### Directive
Pull out the source text for all of the material below and reproduce its lines without changes. Leave the pictures out of your answer.

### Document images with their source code
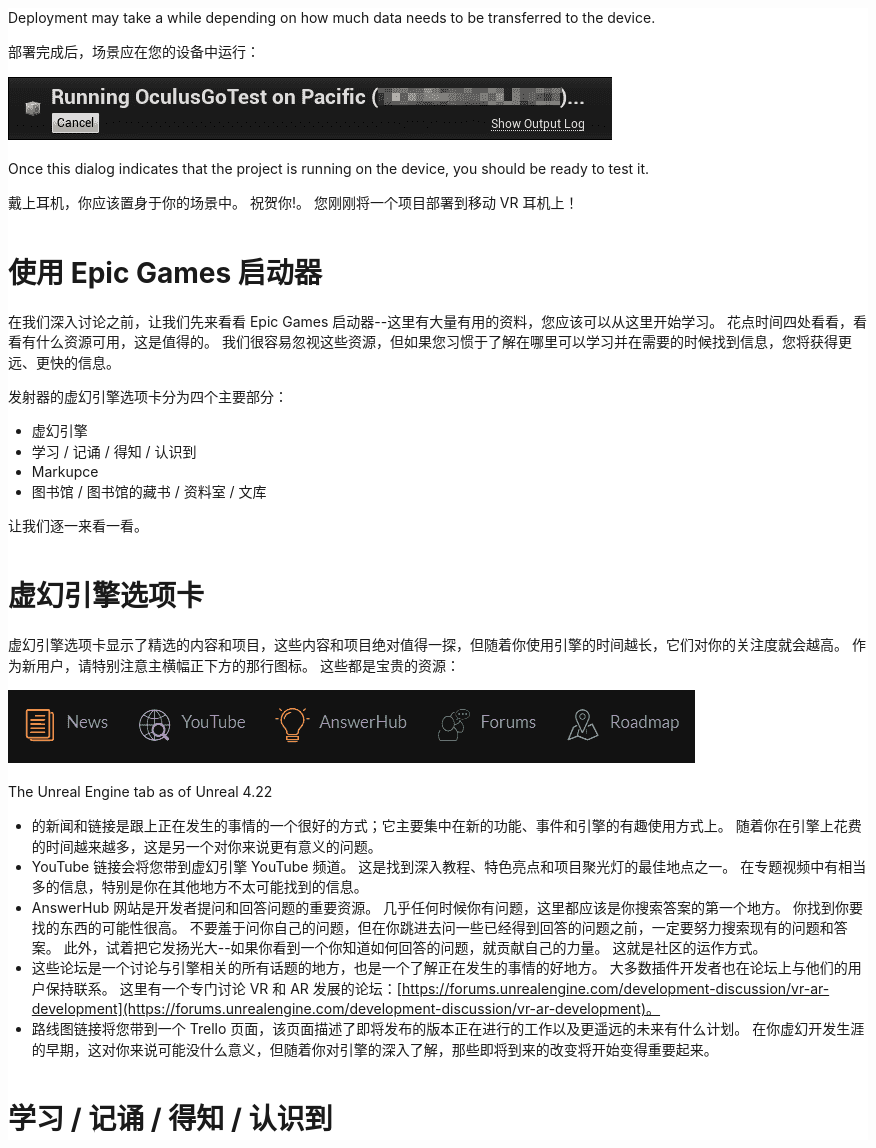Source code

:Deployment may take a while depending on how much data needs to be transferred to the device.

部署完成后，场景应在您的设备中运行：

![](img/3d394a11-b57c-438c-ab98-c808f8493901.png)

Once this dialog indicates that the project is running on the device, you should be ready to test it.

戴上耳机，你应该置身于你的场景中。 祝贺你!。 您刚刚将一个项目部署到移动 VR 耳机上！

# 使用 Epic Games 启动器

在我们深入讨论之前，让我们先来看看 Epic Games 启动器--这里有大量有用的资料，您应该可以从这里开始学习。 花点时间四处看看，看看有什么资源可用，这是值得的。 我们很容易忽视这些资源，但如果您习惯于了解在哪里可以学习并在需要的时候找到信息，您将获得更远、更快的信息。

发射器的虚幻引擎选项卡分为四个主要部分：

*   虚幻引擎
*   学习 / 记诵 / 得知 / 认识到
*   Markupce
*   图书馆 / 图书馆的藏书 / 资料室 / 文库

让我们逐一来看一看。

# 虚幻引擎选项卡

虚幻引擎选项卡显示了精选的内容和项目，这些内容和项目绝对值得一探，但随着你使用引擎的时间越长，它们对你的关注度就会越高。 作为新用户，请特别注意主横幅正下方的那行图标。 这些都是宝贵的资源：

![](img/a4aa7674-6f34-40da-a25a-bfe9c721ee7f.png)

The Unreal Engine tab as of Unreal 4.22

*   的新闻和链接是跟上正在发生的事情的一个很好的方式；它主要集中在新的功能、事件和引擎的有趣使用方式上。 随着你在引擎上花费的时间越来越多，这是另一个对你来说更有意义的问题。
*   YouTube 链接会将您带到虚幻引擎 YouTube 频道。 这是找到深入教程、特色亮点和项目聚光灯的最佳地点之一。 在专题视频中有相当多的信息，特别是你在其他地方不太可能找到的信息。
*   AnswerHub 网站是开发者提问和回答问题的重要资源。 几乎任何时候你有问题，这里都应该是你搜索答案的第一个地方。 你找到你要找的东西的可能性很高。 不要羞于问你自己的问题，但在你跳进去问一些已经得到回答的问题之前，一定要努力搜索现有的问题和答案。 此外，试着把它发扬光大--如果你看到一个你知道如何回答的问题，就贡献自己的力量。 这就是社区的运作方式。
*   这些论坛是一个讨论与引擎相关的所有话题的地方，也是一个了解正在发生的事情的好地方。 大多数插件开发者也在论坛上与他们的用户保持联系。 这里有一个专门讨论 VR 和 AR 发展的论坛：[https://forums.unrealengine.com/development-discussion/vr-ar-development](https://forums.unrealengine.com/development-discussion/vr-ar-development)。
*   路线图链接将您带到一个 Trello 页面，该页面描述了即将发布的版本正在进行的工作以及更遥远的未来有什么计划。 在你虚幻开发生涯的早期，这对你来说可能没什么意义，但随着你对引擎的深入了解，那些即将到来的改变将开始变得重要起来。

# 学习 / 记诵 / 得知 / 认识到
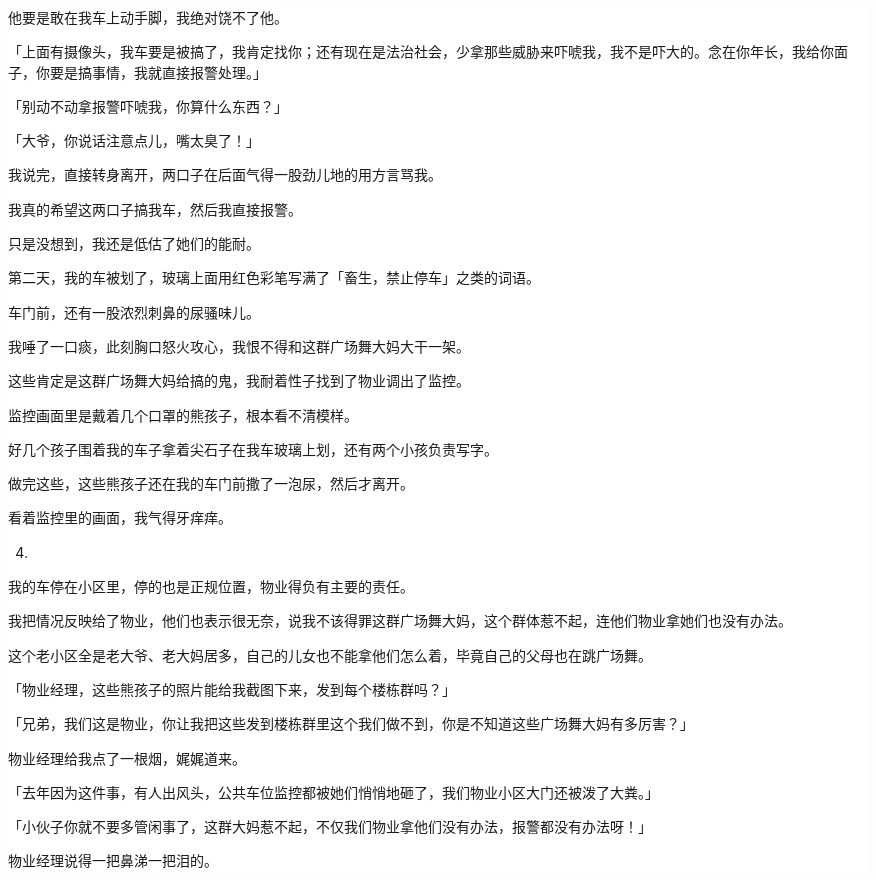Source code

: 他要是敢在我车上动手脚，我绝对饶不了他。


「上面有摄像头，我车要是被搞了，我肯定找你；还有现在是法治社会，少拿那些威胁来吓唬我，我不是吓大的。念在你年长，我给你面子，你要是搞事情，我就直接报警处理。」


「别动不动拿报警吓唬我，你算什么东西？」 


「大爷，你说话注意点儿，嘴太臭了！」


我说完，直接转身离开，两口子在后面气得一股劲儿地的用方言骂我。


我真的希望这两口子搞我车，然后我直接报警。


只是没想到，我还是低估了她们的能耐。


第二天，我的车被划了，玻璃上面用红色彩笔写满了「畜生，禁止停车」之类的词语。


车门前，还有一股浓烈刺鼻的尿骚味儿。


我唾了一口痰，此刻胸口怒火攻心，我恨不得和这群广场舞大妈大干一架。


这些肯定是这群广场舞大妈给搞的鬼，我耐着性子找到了物业调出了监控。


监控画面里是戴着几个口罩的熊孩子，根本看不清模样。


好几个孩子围着我的车子拿着尖石子在我车玻璃上划，还有两个小孩负责写字。


做完这些，这些熊孩子还在我的车门前撒了一泡尿，然后才离开。


看着监控里的画面，我气得牙痒痒。


4.


我的车停在小区里，停的也是正规位置，物业得负有主要的责任。


我把情况反映给了物业，他们也表示很无奈，说我不该得罪这群广场舞大妈，这个群体惹不起，连他们物业拿她们也没有办法。


这个老小区全是老大爷、老大妈居多，自己的儿女也不能拿他们怎么着，毕竟自己的父母也在跳广场舞。


「物业经理，这些熊孩子的照片能给我截图下来，发到每个楼栋群吗？」


「兄弟，我们这是物业，你让我把这些发到楼栋群里这个我们做不到，你是不知道这些广场舞大妈有多厉害？」


物业经理给我点了一根烟，娓娓道来。


「去年因为这件事，有人出风头，公共车位监控都被她们悄悄地砸了，我们物业小区大门还被泼了大粪。」


「小伙子你就不要多管闲事了，这群大妈惹不起，不仅我们物业拿他们没有办法，报警都没有办法呀！」


物业经理说得一把鼻涕一把泪的。

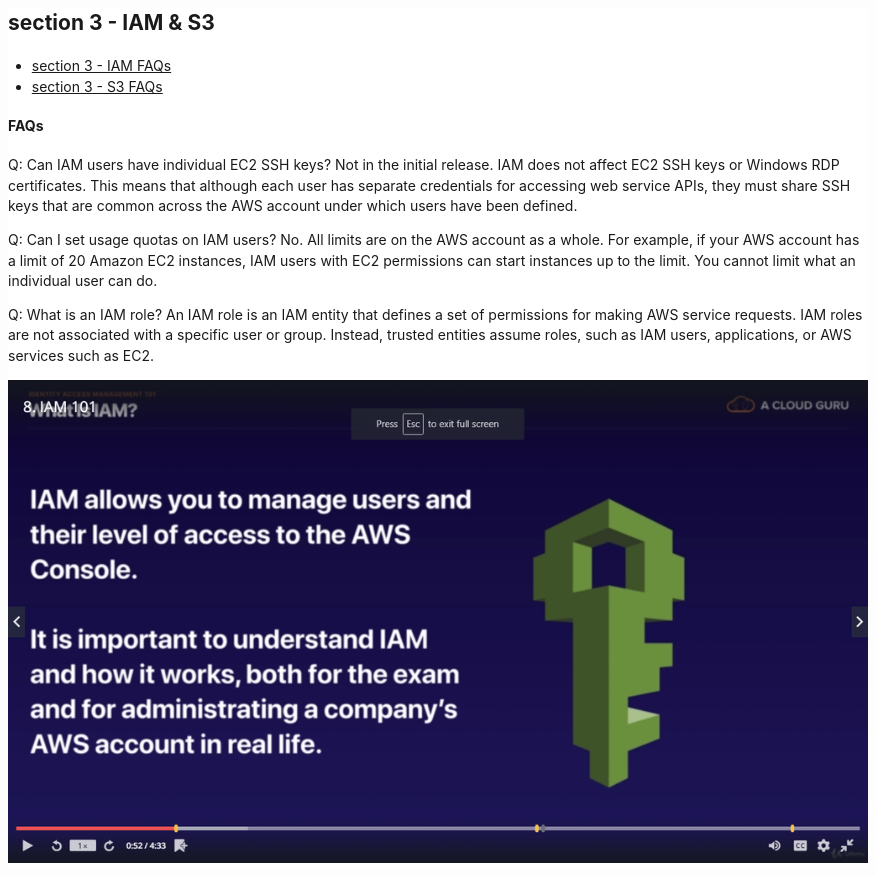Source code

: ## section 3 - IAM & S3

* [section 3 - IAM FAQs](https://aws.amazon.com/iam/faqs/?nc=sn&loc=5)
* [section 3 - S3 FAQs](https://aws.amazon.com/s3/faqs/#)

#### FAQs


Q: Can IAM users have individual EC2 SSH keys?
Not in the initial release. IAM does not affect EC2 SSH keys or Windows RDP certificates. This means that although each user has separate credentials for accessing web service APIs, they must share SSH keys that are common across the AWS account under which users have been defined.

Q: Can I set usage quotas on IAM users?
No. All limits are on the AWS account as a whole. For example, if your AWS account has a limit of 20 Amazon EC2 instances, IAM users with EC2 permissions can start instances up to the limit. You cannot limit what an individual user can do.

Q: What is an IAM role?
An IAM role is an IAM entity that defines a set of permissions for making AWS service requests. IAM roles are not associated with a specific user or group. Instead, trusted entities assume roles, such as IAM users, applications, or AWS services such as EC2.

![Screenshot_1.png](Screenshot_1.png)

### Problem solution
Source code

:Deployment may take a while depending on how much data needs to be transferred to the device.

部署完成后，场景应在您的设备中运行：

![](img/3d394a11-b57c-438c-ab98-c808f8493901.png)

Once this dialog indicates that the project is running on the device, you should be ready to test it.

戴上耳机，你应该置身于你的场景中。 祝贺你!。 您刚刚将一个项目部署到移动 VR 耳机上！

# 使用 Epic Games 启动器

在我们深入讨论之前，让我们先来看看 Epic Games 启动器--这里有大量有用的资料，您应该可以从这里开始学习。 花点时间四处看看，看看有什么资源可用，这是值得的。 我们很容易忽视这些资源，但如果您习惯于了解在哪里可以学习并在需要的时候找到信息，您将获得更远、更快的信息。

发射器的虚幻引擎选项卡分为四个主要部分：

*   虚幻引擎
*   学习 / 记诵 / 得知 / 认识到
*   Markupce
*   图书馆 / 图书馆的藏书 / 资料室 / 文库

让我们逐一来看一看。

# 虚幻引擎选项卡

虚幻引擎选项卡显示了精选的内容和项目，这些内容和项目绝对值得一探，但随着你使用引擎的时间越长，它们对你的关注度就会越高。 作为新用户，请特别注意主横幅正下方的那行图标。 这些都是宝贵的资源：

![](img/a4aa7674-6f34-40da-a25a-bfe9c721ee7f.png)

The Unreal Engine tab as of Unreal 4.22

*   的新闻和链接是跟上正在发生的事情的一个很好的方式；它主要集中在新的功能、事件和引擎的有趣使用方式上。 随着你在引擎上花费的时间越来越多，这是另一个对你来说更有意义的问题。
*   YouTube 链接会将您带到虚幻引擎 YouTube 频道。 这是找到深入教程、特色亮点和项目聚光灯的最佳地点之一。 在专题视频中有相当多的信息，特别是你在其他地方不太可能找到的信息。
*   AnswerHub 网站是开发者提问和回答问题的重要资源。 几乎任何时候你有问题，这里都应该是你搜索答案的第一个地方。 你找到你要找的东西的可能性很高。 不要羞于问你自己的问题，但在你跳进去问一些已经得到回答的问题之前，一定要努力搜索现有的问题和答案。 此外，试着把它发扬光大--如果你看到一个你知道如何回答的问题，就贡献自己的力量。 这就是社区的运作方式。
*   这些论坛是一个讨论与引擎相关的所有话题的地方，也是一个了解正在发生的事情的好地方。 大多数插件开发者也在论坛上与他们的用户保持联系。 这里有一个专门讨论 VR 和 AR 发展的论坛：[https://forums.unrealengine.com/development-discussion/vr-ar-development](https://forums.unrealengine.com/development-discussion/vr-ar-development)。
*   路线图链接将您带到一个 Trello 页面，该页面描述了即将发布的版本正在进行的工作以及更遥远的未来有什么计划。 在你虚幻开发生涯的早期，这对你来说可能没什么意义，但随着你对引擎的深入了解，那些即将到来的改变将开始变得重要起来。

# 学习 / 记诵 / 得知 / 认识到
Source code

: 他要是敢在我车上动手脚，我绝对饶不了他。


「上面有摄像头，我车要是被搞了，我肯定找你；还有现在是法治社会，少拿那些威胁来吓唬我，我不是吓大的。念在你年长，我给你面子，你要是搞事情，我就直接报警处理。」


「别动不动拿报警吓唬我，你算什么东西？」 


「大爷，你说话注意点儿，嘴太臭了！」


我说完，直接转身离开，两口子在后面气得一股劲儿地的用方言骂我。


我真的希望这两口子搞我车，然后我直接报警。


只是没想到，我还是低估了她们的能耐。


第二天，我的车被划了，玻璃上面用红色彩笔写满了「畜生，禁止停车」之类的词语。


车门前，还有一股浓烈刺鼻的尿骚味儿。


我唾了一口痰，此刻胸口怒火攻心，我恨不得和这群广场舞大妈大干一架。


这些肯定是这群广场舞大妈给搞的鬼，我耐着性子找到了物业调出了监控。


监控画面里是戴着几个口罩的熊孩子，根本看不清模样。


好几个孩子围着我的车子拿着尖石子在我车玻璃上划，还有两个小孩负责写字。


做完这些，这些熊孩子还在我的车门前撒了一泡尿，然后才离开。


看着监控里的画面，我气得牙痒痒。


4.


我的车停在小区里，停的也是正规位置，物业得负有主要的责任。


我把情况反映给了物业，他们也表示很无奈，说我不该得罪这群广场舞大妈，这个群体惹不起，连他们物业拿她们也没有办法。


这个老小区全是老大爷、老大妈居多，自己的儿女也不能拿他们怎么着，毕竟自己的父母也在跳广场舞。


「物业经理，这些熊孩子的照片能给我截图下来，发到每个楼栋群吗？」


「兄弟，我们这是物业，你让我把这些发到楼栋群里这个我们做不到，你是不知道这些广场舞大妈有多厉害？」


物业经理给我点了一根烟，娓娓道来。


「去年因为这件事，有人出风头，公共车位监控都被她们悄悄地砸了，我们物业小区大门还被泼了大粪。」


「小伙子你就不要多管闲事了，这群大妈惹不起，不仅我们物业拿他们没有办法，报警都没有办法呀！」


物业经理说得一把鼻涕一把泪的。

Source code

: ## section 3 - IAM & S3

* [section 3 - IAM FAQs](https://aws.amazon.com/iam/faqs/?nc=sn&loc=5)
* [section 3 - S3 FAQs](https://aws.amazon.com/s3/faqs/#)

#### FAQs


Q: Can IAM users have individual EC2 SSH keys?
Not in the initial release. IAM does not affect EC2 SSH keys or Windows RDP certificates. This means that although each user has separate credentials for accessing web service APIs, they must share SSH keys that are common across the AWS account under which users have been defined.

Q: Can I set usage quotas on IAM users?
No. All limits are on the AWS account as a whole. For example, if your AWS account has a limit of 20 Amazon EC2 instances, IAM users with EC2 permissions can start instances up to the limit. You cannot limit what an individual user can do.

Q: What is an IAM role?
An IAM role is an IAM entity that defines a set of permissions for making AWS service requests. IAM roles are not associated with a specific user or group. Instead, trusted entities assume roles, such as IAM users, applications, or AWS services such as EC2.

![Screenshot_1.png](Screenshot_1.png)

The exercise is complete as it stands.